Friday, 22 de November de 2024 ISSN 1519-7670 - Ano 24 - nº 1315

Profissão: curador

É o último dia da Festa Literária Internacional de Paraty e o clima na coletiva de imprensa com os organizadores do evento é dos mais leves. A 10ª edição da Flip correu relativamente bem, sem grandes percalços. Tanto os jornalistas quanto a criadora da Flip, Liz Calder, o diretor-geral, Mauro Munhoz, e o curador, Miguel Conde, sabem disso. Jornalistas fazem perguntas pontuais; a organização apresenta números que confirmam o sucesso de público: 25 mil pessoas estiveram na cidade nos cinco dias de evento e mais 270 mil foram atingidas, de algum modo, pelas iniciativas virtuais, como a cobertura das mesas principais em tempo real no Twitter.

Se não todos, boa parte dos que estão na sala conhece – ao menos de vista – o curador da Flip, Miguel Conde. Afinal, ele havia trabalhado como jornalista d’O Globonas últimas cinco edições do evento. O clima ali não era de estranhamento mútuo. Em dado momento, uma jornalista tenta problematizar e pergunta para Conde: “Você poderia apontar os pontos negativos da edição deste ano, aquilo que não deu certo?” O curador, mesmo em meio a colegas e alguns amigos, prefere não responder: “Isso vocês podem avaliar melhor do que eu.” A resposta, para alguns cautelosa em excesso, talvez traduza o momento por que passa Conde, que na mesma coletiva teve o nome anunciado oficialmente como curador da edição de 2013: na dúvida, é melhor não revelar nada.

Atitude natural, talvez, para um jornalista que naquele momento começava a respirar aliviado pela primeira vez em um ano. “Foi um ano de muita pressão”, confessou, em conversa com o sobreCultura, na qual, como era de se esperar, não adiantou nenhuma novidade sobre a próxima edição do festival. Nas entrelinhas, no entanto, deu algumas pistas de como funciona a sua cabeça de curador e daquilo que se pode esperar de um evento organizado por ele.

Leia abaixo a conversa com Miguel Conde, um bate-papo de pouco mais de uma hora que se deu na última sexta-feira (13), no Rio de Janeiro, numa livraria em Botafogo. Ele fala de sua atuação na festa, analisa a relação da imprensa com o evento e relativiza a polêmica em torno da Granta, conceituada revista britânica cuja edição com os 20 melhores jovens escritores brasileiros foi lançada na Flip e vem, desde então, gerando debate quanto ao seu critério de seleção.

“Acho que o Carpinejar puxou público”

Você tem alguma edição predileta da Flip?

Miguel Conde – Talvez a de 2006. Foi o meu primeiro ano como jornalista, estava começando a trabalhar com literatura, fiquei muito feliz de estar lá. Aquela coisa do primeiro contato. Houve duas mesas que entraram para a história da Flip: a mesa do [Christopher] Hitchens com o [Fernando] Gabeira, que destoou bastante do que é usual na festa – foi uma exposição muito dura do Hitchens. Naquele ano, a mesa da Adélia Prado foi muito surpreendente também. Alguns jornais nem estavam cobrindo, porque foi num domingo e no domingo geralmente fica mais vazio. Foi uma mesa muito emocionante, ela colocou as coisas de um jeito desarmado. Quebrou um pouco aquela coisa de chegar lá com um discurso pronto. Isso emocionou bastante as pessoas.

** Dados da tarefa **
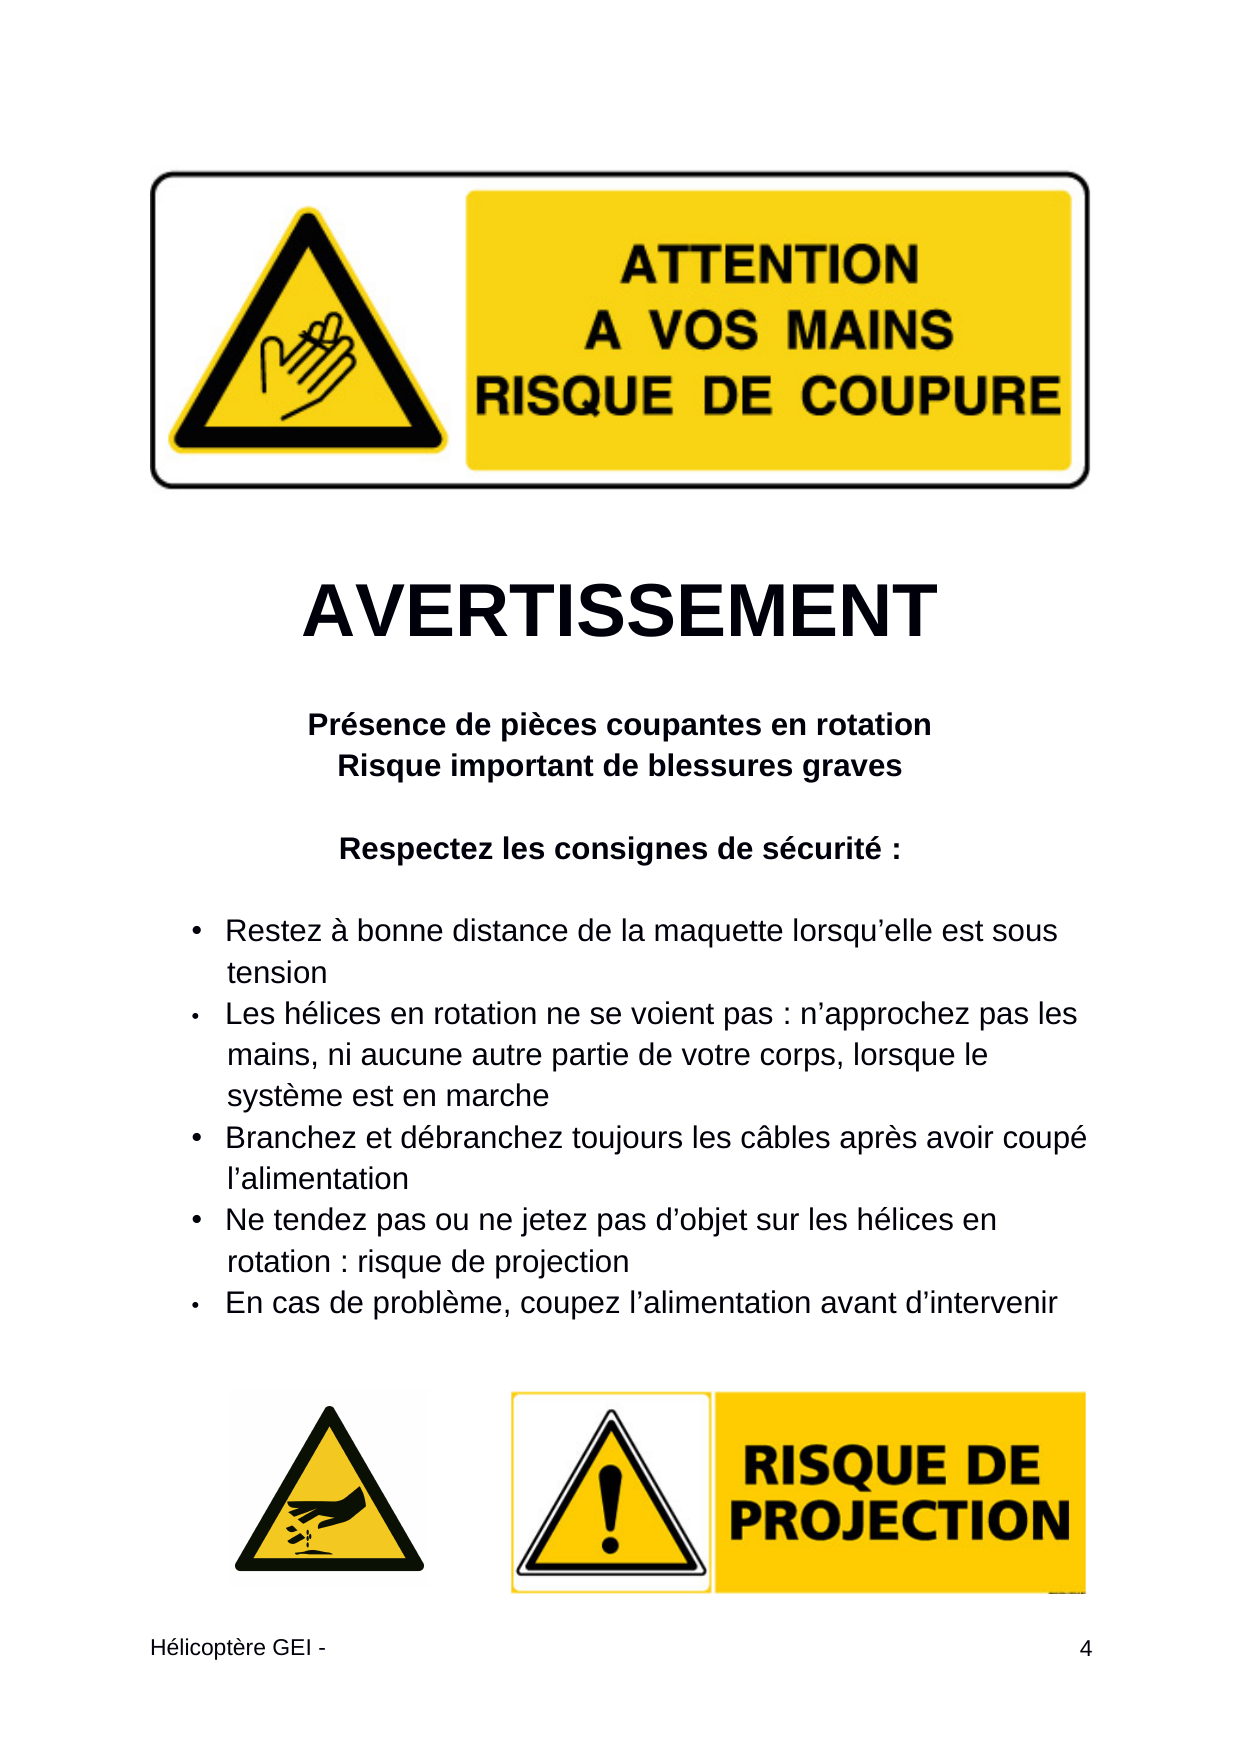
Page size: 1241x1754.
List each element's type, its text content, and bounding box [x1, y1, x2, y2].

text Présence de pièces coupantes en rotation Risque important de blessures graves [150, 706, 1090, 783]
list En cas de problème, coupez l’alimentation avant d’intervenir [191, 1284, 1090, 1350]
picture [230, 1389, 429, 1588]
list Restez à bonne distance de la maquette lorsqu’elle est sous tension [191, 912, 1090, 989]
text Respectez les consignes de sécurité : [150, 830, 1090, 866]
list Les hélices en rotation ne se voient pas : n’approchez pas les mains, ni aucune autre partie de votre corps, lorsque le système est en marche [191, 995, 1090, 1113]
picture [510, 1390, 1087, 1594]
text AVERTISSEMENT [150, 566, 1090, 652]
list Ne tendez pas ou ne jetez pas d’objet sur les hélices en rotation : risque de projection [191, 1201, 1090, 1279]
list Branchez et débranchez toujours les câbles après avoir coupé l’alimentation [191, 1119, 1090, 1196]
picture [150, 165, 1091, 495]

---

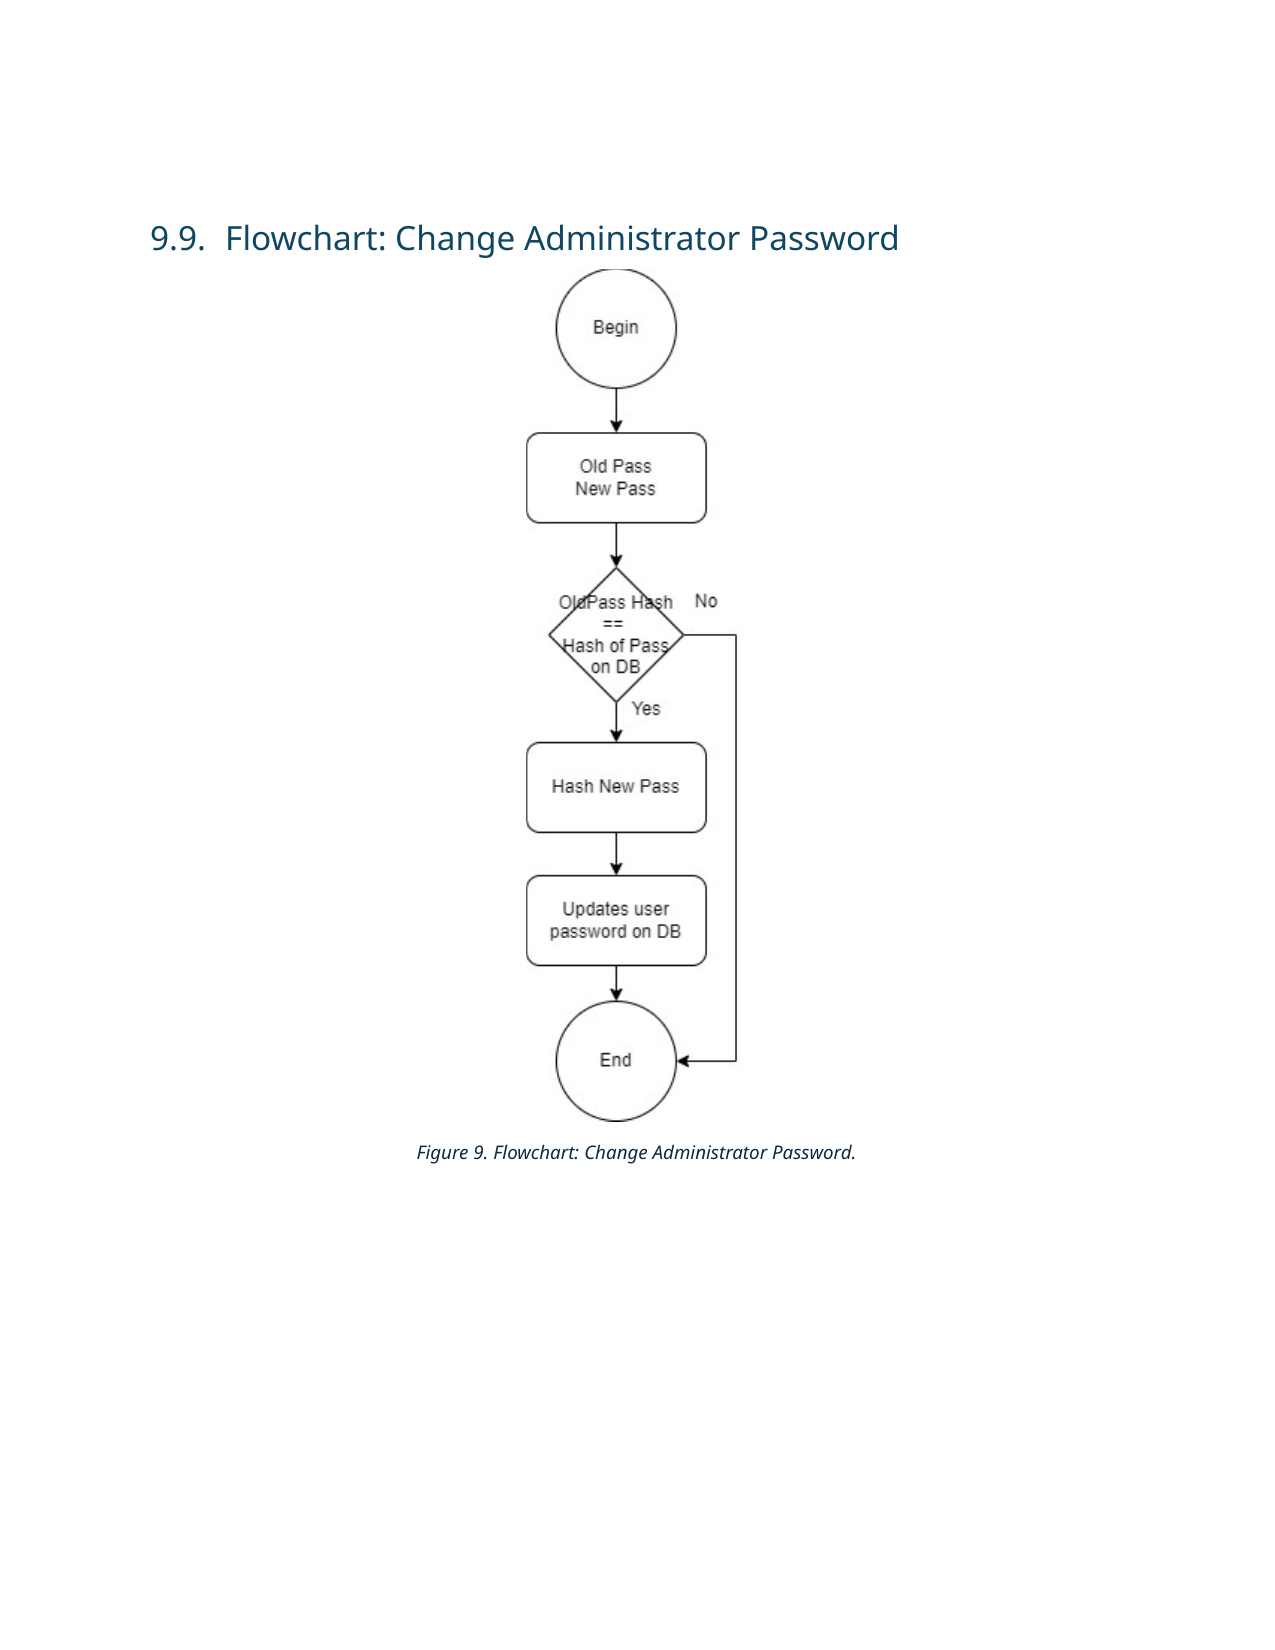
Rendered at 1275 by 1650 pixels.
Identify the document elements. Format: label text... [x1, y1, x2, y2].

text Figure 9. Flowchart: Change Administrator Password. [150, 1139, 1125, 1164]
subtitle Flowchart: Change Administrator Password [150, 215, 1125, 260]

** Requisitos **
**A)** Duplique, sem nenhuma alteração, o trecho das linhas que começa na linha com "Rendered at 1275 by 1650 pixels." e termina na linha com "subtitle Flowchart: Change", incluindo as duas.
**B)** Retome a entrevista com o curador da Flip a partir do ponto em que ela para.

** Resultados dos exercícios **
**A)**
Rendered at 1275 by 1650 pixels.
Identify the document elements. Format: label text... [x1, y1, x2, y2].

text Figure 9. Flowchart: Change Administrator Password. [150, 1139, 1125, 1164]
subtitle Flowchart: Change Administrator Password [150, 215, 1125, 260]

**B)**
Deve ser difícil montar a mesa de domingo.

M.C. – É, é um horário meio ingrato, sobretudo o domingo de manhã. Botei o Fabrício Carpinejar porque achei que ia chamar público, e sabia que a Jackie Kay era muito legal. Além de ter lido o livro de memórias dela, tinha lido também o de poemas. Vialguns vídeos, sabia que ela falava muito bem. Mas achava que ela não seguraria sozinha o público. O Carpinejar é uma figura mais conhecida, ajudou, a mesa realmente estava cheia. Acho que o Carpinejar puxou um público ali. E foi bom, porque as pessoas viram a Jackie Kay, uma escritora superinteressante, com apenas um romance publicado no Brasil. Lá fora ela é bastante conhecida. É um caso semelhante ao da Carol Ann Duffy, que veio no ano passado e é poeta laureada do Reino Unido. Muito conhecida lá. Incrivelmente, ela sequer foi entrevistada pelos jornais. E fez uma mesa legal, talvez não tão marcante quanto a da Jackie Kay, mas legal.

“A cobertura de livros está crescendo”

Quando se é chamado para ser curador da Flip, quais são as primeiras providências a serem tomadas?

M.C. – A primeira etapa é o levantamento de nomes. É claro que há aqueles que você sabe que quer chamar de cara. Depois é natural uma rodada de conversa com amigos e com alguns críticos que podem ajudar. Então, obviamente, parte-se para uma rodada de conversa com os editores. Passa-se, sei lá, um mês conversando com gente, lendo coisa, vendo coisas na internet, vendo vídeos importantes. Depois disso, na altura de setembro, começa-se a fazer os convites.

É a segunda vez nessa conversa que você fala de ver vídeos na internet para chamar os autores. É uma prática que os curadores mais antigos não tinham à mão.

M.C. – Pois é. Mas também não é um julgamento definitivo. É claro que a gente pode abrir mão da expectativa de que o autor seja muito eloquente caso ele seja um grande escritor. Quando chamei o Rubens Figueiredo, por exemplo, não esperava que ele fizesse uma fala extremamente desenvolta. Mas, claro, é importante ter uma ideia de como a pessoa fala, né?

A relação da imprensa com o festival chama a atenção. É difícil que se dê no Brasil tanto destaque para um evento de cultura. Depois da festa, no entanto, a cobertura de literatura acaba encolhendo, fica praticamente restrita aos suplementos semanais. Como você vê isso?

M.C. – Seria bom até para a Flip que essa atenção se desse de modo menos episódico. Mas dependeria também de que as feiras que estão se multiplicando pelo país fossem capazes de atrair nomes que chamassem a atenção dos jornais, autores internacionais. Daqui a alguns anos, talvez isso se torne um pouco menos extraordinário. E claro que seria desejável que esse tipo de cobertura de livros se distribuísse mais durante o ano. Mas se formos pensar nos três maiores jornais do país, o movimento em relação à cobertura de livros é inverso ao do resto do mundo: está crescendo.

“É um grande festival de autores”

E como você avalia a qualidade da cobertura jornalística da Flip?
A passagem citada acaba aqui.